Stanford Computer Science Technical Report, 2012
Maxine Lim
Stanford University
Ranjitha Kumar
Stanford University
Arvind Satyanarayan
Stanford University
Cesar Torres
Stanford University
Jerry O. Talton
Intel Corporation
Scott R. Klemmer
Stanford University
Researchers have long envisioned a Semantic Web, where unstructured Web content is replaced by documents with rich semantic annotations. Unfortunately, this vision has been hampered by the difficulty of acquiring semantic metadata for Web pages. This paper introduces a method for automatically “semantifying” structural page elements: using machine learning to train classifiers that can be applied in a post-hoc fashion. We focus on one popular class of semantic identifiers: those concerned with the structure — or information architecture — of a page. To determine the set of structural semantics to learn and to collect training data for the learning, we gather a large corpus of labeled page elements from a set of online workers. We discuss the results from this collection and demonstrate that our classifiers learn structural semantics in a general way.

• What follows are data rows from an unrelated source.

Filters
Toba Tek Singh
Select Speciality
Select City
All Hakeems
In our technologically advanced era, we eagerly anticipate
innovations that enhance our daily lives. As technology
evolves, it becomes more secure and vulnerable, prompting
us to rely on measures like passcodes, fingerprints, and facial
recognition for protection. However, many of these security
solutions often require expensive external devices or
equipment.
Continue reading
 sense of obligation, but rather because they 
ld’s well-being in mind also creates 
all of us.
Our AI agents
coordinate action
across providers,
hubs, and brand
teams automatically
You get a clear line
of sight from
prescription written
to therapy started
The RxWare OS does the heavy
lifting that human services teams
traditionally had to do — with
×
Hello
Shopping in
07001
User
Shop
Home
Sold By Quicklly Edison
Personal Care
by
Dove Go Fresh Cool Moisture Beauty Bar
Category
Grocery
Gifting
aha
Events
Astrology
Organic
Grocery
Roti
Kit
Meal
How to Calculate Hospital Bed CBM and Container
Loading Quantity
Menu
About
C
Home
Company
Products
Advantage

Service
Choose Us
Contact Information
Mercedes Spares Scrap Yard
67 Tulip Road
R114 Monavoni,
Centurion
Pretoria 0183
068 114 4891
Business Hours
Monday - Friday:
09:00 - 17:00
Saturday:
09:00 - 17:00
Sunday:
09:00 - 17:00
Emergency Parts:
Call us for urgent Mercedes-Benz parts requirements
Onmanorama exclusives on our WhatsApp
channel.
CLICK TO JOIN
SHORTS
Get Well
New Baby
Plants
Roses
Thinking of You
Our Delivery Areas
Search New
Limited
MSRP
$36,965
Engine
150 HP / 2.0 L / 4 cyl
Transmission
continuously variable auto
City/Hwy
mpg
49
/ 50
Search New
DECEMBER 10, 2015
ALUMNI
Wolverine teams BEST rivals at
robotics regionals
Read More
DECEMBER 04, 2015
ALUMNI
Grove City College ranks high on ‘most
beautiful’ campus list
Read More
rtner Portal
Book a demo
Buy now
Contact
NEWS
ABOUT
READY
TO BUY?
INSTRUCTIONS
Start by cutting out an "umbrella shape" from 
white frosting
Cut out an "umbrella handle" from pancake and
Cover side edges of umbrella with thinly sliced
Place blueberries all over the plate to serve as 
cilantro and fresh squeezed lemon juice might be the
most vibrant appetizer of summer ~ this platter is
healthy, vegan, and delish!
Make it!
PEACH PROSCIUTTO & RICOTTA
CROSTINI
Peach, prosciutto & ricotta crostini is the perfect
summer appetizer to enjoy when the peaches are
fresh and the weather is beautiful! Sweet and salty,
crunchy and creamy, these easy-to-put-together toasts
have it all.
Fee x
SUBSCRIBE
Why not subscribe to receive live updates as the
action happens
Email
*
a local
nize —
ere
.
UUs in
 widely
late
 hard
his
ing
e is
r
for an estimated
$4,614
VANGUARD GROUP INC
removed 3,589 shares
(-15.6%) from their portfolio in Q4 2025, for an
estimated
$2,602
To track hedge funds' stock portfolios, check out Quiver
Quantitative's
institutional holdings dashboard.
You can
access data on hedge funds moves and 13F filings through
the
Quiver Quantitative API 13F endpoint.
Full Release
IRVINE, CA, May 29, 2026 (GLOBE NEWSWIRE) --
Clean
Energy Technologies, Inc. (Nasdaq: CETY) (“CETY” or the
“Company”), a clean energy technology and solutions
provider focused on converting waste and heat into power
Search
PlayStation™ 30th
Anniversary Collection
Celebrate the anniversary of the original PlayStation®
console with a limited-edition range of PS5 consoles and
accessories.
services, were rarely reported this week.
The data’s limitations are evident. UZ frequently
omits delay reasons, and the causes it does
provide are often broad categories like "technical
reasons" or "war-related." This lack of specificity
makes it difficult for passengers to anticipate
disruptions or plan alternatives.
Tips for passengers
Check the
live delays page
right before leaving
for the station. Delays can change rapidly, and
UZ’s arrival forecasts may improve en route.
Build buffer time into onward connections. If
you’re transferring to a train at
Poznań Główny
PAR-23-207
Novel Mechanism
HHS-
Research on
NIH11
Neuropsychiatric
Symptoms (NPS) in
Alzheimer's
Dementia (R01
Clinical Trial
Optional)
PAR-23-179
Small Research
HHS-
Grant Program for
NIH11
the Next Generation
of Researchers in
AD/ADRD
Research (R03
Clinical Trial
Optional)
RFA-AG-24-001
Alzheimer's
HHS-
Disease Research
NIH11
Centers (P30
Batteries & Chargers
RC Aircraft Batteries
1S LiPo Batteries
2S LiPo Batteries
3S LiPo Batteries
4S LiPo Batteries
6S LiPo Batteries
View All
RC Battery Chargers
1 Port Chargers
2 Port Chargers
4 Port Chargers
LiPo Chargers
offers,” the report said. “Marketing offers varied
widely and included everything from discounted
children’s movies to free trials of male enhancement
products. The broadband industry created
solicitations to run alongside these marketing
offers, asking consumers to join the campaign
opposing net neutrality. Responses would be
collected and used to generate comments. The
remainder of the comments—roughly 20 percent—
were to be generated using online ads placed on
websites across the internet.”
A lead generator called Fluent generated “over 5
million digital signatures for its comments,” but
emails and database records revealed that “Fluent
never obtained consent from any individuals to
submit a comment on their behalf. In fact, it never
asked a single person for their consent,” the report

@misc{2012-web-structural-semantics title = {{Learning Structural Semantics for the Web}}, author = {Maxine Lim AND Ranjitha Kumar AND Arvind Satyanarayan AND Cesar Torres AND Jerry O. Talton AND Scott R. Klemmer}, institute = {Stanford Computer Science Technical Report}, year = {2012}, url = {https://vis.csail.mit.edu/pubs/web-structural-semantics} }
The pipeline for learning structural semantic classifiers for the Web. First, a large set of labeled page elements are collected from online workers. Next, these labels are used to train a set of regularized support vector classification SVMs. These classifiers are then used to identify semantic elements in new pages.